* BEGIN Provided data *
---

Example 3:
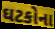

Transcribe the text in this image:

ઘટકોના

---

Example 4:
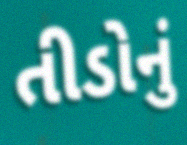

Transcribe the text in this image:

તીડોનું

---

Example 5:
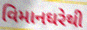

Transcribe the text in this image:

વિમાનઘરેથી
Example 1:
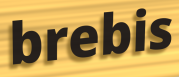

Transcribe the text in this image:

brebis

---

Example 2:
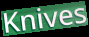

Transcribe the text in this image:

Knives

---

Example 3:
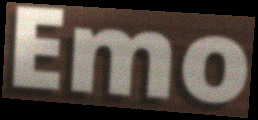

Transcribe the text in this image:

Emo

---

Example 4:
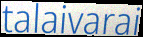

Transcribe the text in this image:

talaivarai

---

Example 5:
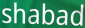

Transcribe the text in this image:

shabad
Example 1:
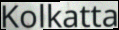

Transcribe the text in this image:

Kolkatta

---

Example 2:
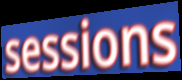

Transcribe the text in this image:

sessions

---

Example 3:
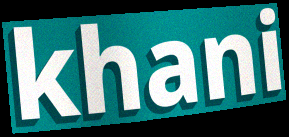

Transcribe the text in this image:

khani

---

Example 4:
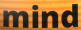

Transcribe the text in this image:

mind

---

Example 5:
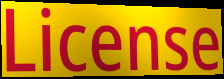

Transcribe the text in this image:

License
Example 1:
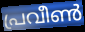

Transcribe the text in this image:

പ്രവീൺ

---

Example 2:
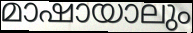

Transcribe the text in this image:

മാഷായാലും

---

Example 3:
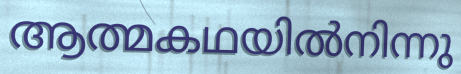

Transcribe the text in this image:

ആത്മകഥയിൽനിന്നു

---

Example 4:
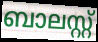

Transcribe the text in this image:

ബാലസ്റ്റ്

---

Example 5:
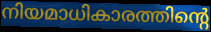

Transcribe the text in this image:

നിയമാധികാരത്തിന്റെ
* END Provided data *
▶ **Set task**
Switch "Transcribe" to "Copy out" everywhere it appears in these rows and give all the rows back, otherwise unchanged, with the pictures left out.

▶ **Exercise output**
---

Example 3:

Copy out the text in this image:

ઘટકોના

---

Example 4:

Copy out the text in this image:

તીડોનું

---

Example 5:

Copy out the text in this image:

વિમાનઘરેથી
Example 1:

Copy out the text in this image:

brebis

---

Example 2:

Copy out the text in this image:

Knives

---

Example 3:

Copy out the text in this image:

Emo

---

Example 4:

Copy out the text in this image:

talaivarai

---

Example 5:

Copy out the text in this image:

shabad
Example 1:

Copy out the text in this image:

Kolkatta

---

Example 2:

Copy out the text in this image:

sessions

---

Example 3:

Copy out the text in this image:

khani

---

Example 4:

Copy out the text in this image:

mind

---

Example 5:

Copy out the text in this image:

License
Example 1:

Copy out the text in this image:

പ്രവീൺ

---

Example 2:

Copy out the text in this image:

മാഷായാലും

---

Example 3:

Copy out the text in this image:

ആത്മകഥയിൽനിന്നു

---

Example 4:

Copy out the text in this image:

ബാലസ്റ്റ്

---

Example 5:

Copy out the text in this image:

നിയമാധികാരത്തിന്റെ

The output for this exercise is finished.